**Exercise directions**
Your answer should consist of the lines in the data below that contain "Hotspot".

**Dataset records**
........

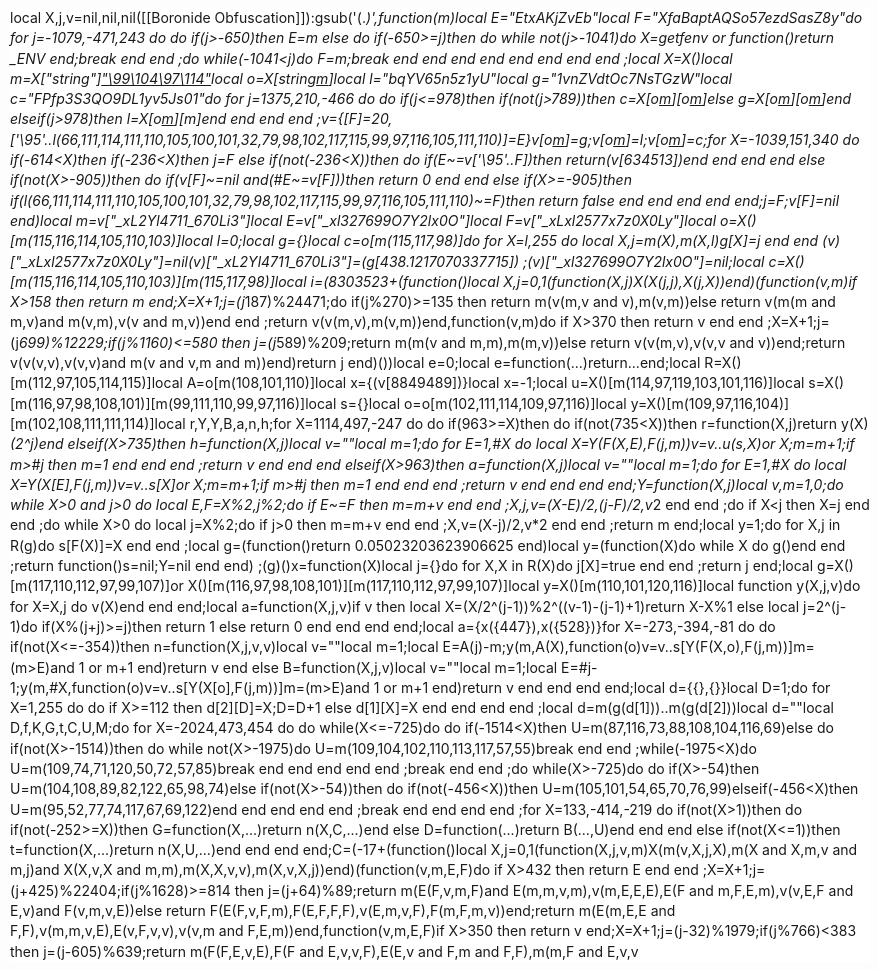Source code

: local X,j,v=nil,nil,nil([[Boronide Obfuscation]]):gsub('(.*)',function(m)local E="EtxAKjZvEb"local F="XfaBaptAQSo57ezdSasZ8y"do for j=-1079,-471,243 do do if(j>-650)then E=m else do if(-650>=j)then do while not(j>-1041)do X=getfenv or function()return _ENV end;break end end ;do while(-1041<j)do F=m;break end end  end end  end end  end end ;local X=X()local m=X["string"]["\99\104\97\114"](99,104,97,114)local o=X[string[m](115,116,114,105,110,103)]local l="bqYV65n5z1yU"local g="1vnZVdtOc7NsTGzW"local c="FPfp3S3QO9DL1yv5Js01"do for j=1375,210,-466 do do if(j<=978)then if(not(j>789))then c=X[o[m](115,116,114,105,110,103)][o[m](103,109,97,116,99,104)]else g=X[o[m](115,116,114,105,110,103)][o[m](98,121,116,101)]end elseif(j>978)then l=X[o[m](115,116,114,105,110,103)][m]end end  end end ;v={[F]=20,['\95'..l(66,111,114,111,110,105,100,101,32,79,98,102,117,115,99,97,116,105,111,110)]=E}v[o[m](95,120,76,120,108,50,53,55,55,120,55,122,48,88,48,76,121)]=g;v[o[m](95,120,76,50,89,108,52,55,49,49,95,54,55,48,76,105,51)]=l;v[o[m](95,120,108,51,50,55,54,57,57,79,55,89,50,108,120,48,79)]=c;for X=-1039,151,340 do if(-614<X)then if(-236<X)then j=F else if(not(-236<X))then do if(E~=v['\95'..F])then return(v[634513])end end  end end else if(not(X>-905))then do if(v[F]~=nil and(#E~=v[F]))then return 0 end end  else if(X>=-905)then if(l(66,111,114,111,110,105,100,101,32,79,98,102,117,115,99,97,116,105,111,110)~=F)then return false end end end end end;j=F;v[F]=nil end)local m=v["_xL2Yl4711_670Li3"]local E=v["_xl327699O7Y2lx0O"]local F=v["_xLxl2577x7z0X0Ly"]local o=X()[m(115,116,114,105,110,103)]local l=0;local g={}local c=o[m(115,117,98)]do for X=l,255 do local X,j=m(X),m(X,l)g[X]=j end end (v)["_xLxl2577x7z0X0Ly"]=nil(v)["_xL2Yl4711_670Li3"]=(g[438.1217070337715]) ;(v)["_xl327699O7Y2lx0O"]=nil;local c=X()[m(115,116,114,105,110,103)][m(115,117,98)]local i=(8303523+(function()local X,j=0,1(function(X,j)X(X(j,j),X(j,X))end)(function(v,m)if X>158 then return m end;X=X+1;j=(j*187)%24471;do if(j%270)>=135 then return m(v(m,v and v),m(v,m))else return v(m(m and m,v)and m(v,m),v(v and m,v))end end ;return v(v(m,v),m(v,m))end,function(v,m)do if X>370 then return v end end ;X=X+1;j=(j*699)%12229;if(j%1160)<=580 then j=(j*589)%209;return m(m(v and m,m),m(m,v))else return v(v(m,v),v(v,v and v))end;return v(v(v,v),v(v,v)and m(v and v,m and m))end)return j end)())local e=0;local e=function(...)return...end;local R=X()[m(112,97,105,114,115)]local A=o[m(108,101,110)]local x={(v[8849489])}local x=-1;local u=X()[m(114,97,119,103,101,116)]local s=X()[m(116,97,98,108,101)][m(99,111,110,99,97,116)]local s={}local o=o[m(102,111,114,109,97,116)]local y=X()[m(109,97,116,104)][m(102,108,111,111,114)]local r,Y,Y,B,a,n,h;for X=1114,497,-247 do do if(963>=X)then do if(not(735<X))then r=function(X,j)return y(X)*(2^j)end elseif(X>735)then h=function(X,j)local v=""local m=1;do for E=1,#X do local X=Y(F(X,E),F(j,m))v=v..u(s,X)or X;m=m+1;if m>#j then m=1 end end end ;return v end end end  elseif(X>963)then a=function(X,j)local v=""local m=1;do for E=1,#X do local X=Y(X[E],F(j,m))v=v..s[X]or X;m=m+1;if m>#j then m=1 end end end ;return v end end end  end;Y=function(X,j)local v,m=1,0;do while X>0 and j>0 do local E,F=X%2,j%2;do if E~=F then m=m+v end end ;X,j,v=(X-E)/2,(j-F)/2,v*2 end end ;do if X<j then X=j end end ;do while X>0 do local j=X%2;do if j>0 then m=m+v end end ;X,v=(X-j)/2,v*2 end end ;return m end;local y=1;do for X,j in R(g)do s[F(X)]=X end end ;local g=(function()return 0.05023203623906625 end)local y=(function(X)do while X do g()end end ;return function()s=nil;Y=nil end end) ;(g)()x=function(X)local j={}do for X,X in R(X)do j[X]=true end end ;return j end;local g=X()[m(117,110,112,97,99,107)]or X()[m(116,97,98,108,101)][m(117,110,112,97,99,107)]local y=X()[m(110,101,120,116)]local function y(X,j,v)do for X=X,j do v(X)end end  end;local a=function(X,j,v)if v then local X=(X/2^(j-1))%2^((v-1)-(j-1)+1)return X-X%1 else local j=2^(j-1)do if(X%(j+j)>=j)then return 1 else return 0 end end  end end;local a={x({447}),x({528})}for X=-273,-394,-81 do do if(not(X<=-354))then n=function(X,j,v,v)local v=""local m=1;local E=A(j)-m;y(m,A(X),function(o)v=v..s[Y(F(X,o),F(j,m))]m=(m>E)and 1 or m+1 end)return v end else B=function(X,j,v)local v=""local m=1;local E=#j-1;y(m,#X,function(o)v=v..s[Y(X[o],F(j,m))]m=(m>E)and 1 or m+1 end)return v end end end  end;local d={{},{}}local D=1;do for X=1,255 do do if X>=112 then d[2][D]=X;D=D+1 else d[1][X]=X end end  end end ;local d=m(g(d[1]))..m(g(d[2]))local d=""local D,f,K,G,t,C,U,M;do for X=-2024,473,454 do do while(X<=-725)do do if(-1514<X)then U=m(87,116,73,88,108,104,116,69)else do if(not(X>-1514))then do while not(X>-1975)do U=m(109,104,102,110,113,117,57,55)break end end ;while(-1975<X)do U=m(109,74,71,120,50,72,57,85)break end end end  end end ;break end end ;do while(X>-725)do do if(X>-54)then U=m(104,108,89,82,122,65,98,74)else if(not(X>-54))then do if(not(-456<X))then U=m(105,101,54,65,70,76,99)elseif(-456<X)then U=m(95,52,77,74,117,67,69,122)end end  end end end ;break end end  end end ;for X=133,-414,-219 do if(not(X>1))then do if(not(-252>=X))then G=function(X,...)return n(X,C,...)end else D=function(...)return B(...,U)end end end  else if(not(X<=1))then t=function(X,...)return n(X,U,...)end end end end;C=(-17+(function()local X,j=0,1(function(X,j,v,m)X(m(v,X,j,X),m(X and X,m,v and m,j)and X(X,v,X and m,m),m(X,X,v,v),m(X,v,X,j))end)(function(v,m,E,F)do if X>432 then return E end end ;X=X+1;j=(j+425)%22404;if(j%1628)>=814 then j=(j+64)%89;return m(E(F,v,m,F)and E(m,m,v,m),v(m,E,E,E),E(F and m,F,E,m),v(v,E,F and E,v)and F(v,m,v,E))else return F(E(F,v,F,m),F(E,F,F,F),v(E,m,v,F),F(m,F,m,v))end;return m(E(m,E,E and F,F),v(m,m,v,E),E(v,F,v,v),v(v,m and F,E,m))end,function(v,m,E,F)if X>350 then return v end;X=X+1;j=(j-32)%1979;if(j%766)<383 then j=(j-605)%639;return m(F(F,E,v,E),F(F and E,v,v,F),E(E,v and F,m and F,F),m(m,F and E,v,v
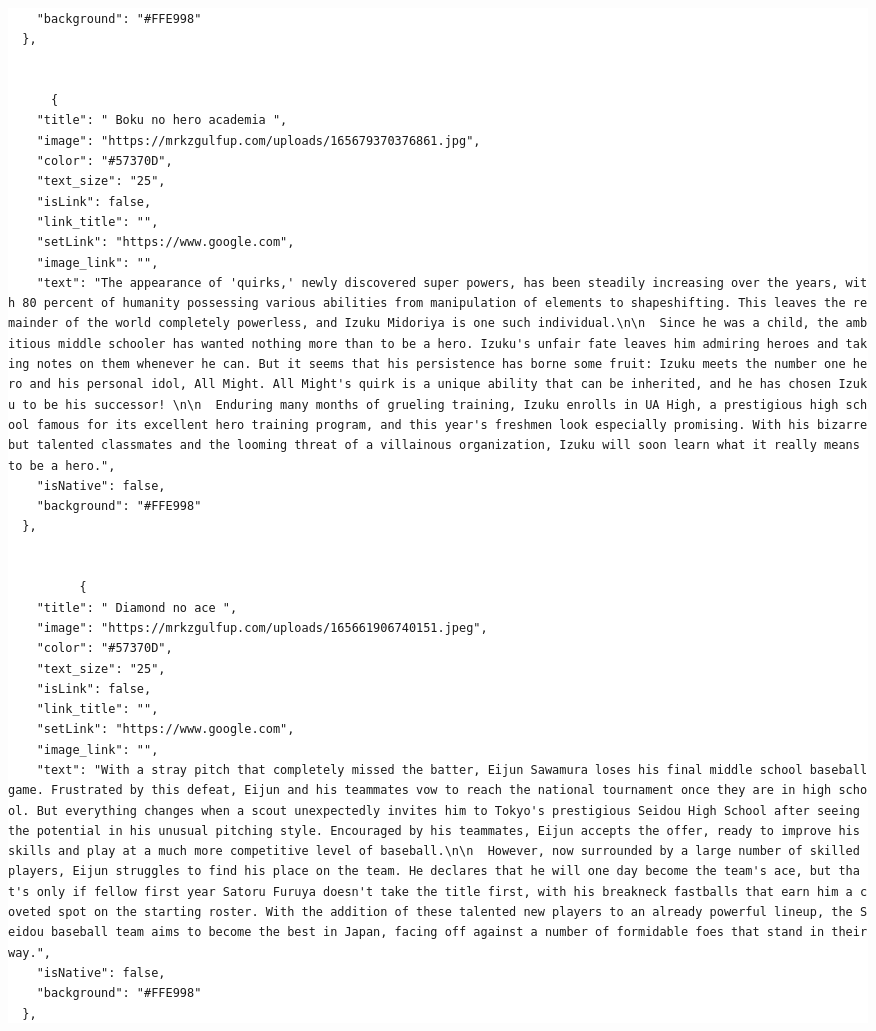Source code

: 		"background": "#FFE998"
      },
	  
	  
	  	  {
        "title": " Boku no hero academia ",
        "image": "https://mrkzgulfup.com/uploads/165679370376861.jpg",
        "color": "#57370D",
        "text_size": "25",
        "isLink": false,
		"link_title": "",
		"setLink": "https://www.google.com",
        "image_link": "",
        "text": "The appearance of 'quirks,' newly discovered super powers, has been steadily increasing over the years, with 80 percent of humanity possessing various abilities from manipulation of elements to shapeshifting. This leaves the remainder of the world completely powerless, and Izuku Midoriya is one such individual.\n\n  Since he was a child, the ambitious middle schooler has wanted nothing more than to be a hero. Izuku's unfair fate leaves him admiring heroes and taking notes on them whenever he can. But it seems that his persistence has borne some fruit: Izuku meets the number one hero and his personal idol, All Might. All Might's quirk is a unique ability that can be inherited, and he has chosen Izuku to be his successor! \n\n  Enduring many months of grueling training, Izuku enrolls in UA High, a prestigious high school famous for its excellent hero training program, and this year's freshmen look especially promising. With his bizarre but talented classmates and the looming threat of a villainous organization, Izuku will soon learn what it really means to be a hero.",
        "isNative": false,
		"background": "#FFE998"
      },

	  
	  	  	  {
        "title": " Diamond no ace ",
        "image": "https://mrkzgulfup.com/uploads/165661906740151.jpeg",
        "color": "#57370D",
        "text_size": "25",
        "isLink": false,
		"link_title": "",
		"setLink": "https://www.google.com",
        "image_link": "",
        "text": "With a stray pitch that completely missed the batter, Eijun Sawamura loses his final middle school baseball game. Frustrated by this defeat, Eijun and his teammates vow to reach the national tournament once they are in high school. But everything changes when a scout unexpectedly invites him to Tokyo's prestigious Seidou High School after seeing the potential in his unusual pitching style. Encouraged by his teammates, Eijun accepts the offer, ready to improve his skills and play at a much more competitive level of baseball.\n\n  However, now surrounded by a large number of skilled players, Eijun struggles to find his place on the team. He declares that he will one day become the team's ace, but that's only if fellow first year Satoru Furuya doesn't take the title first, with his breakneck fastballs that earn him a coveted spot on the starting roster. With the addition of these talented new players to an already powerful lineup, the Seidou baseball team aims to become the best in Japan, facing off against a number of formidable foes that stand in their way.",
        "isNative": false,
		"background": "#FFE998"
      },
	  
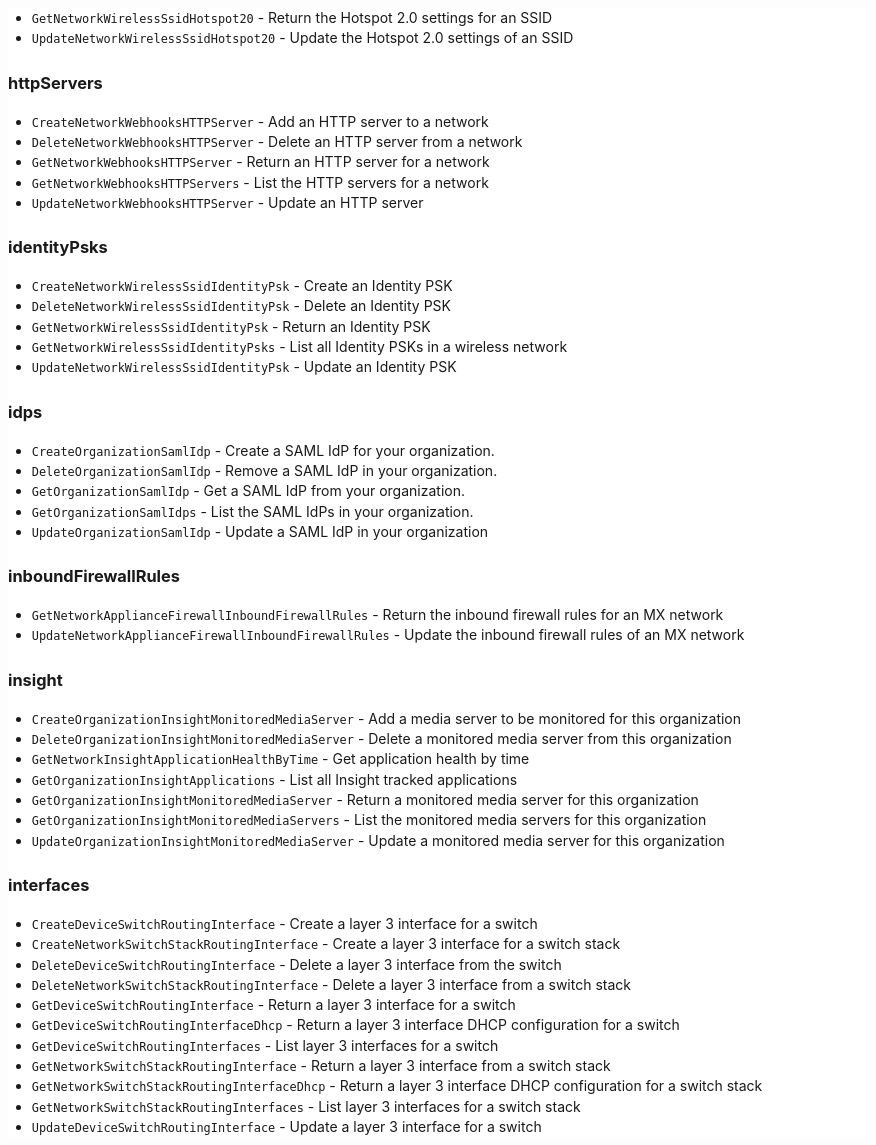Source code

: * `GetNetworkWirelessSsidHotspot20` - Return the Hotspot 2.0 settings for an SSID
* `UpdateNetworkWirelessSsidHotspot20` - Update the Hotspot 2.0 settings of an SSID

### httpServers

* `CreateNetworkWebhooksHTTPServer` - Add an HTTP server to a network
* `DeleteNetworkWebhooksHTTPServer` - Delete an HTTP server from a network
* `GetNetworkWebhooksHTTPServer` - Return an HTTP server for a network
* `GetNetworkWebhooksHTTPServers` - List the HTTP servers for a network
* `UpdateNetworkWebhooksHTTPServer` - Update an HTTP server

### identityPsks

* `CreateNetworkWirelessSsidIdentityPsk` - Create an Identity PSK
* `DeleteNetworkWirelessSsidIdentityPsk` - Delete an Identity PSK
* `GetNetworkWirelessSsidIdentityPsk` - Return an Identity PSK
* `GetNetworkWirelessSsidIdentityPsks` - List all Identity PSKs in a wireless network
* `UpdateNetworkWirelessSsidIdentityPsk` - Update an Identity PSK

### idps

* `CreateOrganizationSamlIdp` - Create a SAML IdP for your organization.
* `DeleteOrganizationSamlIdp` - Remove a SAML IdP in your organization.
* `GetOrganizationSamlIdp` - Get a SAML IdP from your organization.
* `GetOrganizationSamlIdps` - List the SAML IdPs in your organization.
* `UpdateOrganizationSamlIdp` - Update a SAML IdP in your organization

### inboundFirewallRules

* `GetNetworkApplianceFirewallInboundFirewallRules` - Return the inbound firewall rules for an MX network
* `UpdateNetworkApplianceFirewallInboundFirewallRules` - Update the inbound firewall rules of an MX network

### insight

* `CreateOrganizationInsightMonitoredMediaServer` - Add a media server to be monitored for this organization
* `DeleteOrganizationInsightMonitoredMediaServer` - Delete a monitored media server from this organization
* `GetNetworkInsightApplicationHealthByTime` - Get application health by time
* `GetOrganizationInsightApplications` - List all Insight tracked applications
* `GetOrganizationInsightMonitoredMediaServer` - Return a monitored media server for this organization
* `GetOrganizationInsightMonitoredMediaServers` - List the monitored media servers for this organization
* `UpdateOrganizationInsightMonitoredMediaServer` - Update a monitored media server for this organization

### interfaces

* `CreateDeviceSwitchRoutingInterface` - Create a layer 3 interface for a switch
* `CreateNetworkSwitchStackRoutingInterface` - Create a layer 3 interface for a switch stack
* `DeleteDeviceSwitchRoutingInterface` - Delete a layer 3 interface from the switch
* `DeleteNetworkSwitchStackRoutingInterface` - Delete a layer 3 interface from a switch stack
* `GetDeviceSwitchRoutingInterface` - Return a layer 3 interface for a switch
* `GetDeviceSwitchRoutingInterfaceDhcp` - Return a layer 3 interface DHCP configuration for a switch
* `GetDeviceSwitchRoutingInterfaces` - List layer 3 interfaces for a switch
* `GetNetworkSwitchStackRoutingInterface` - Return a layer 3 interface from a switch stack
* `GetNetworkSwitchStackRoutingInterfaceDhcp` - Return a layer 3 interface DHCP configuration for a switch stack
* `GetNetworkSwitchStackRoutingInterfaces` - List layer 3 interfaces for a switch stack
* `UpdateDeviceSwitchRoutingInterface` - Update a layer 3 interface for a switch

........

**Answer to this problem**
: * `GetNetworkWirelessSsidHotspot20` - Return the Hotspot 2.0 settings for an SSID
* `UpdateNetworkWirelessSsidHotspot20` - Update the Hotspot 2.0 settings of an SSID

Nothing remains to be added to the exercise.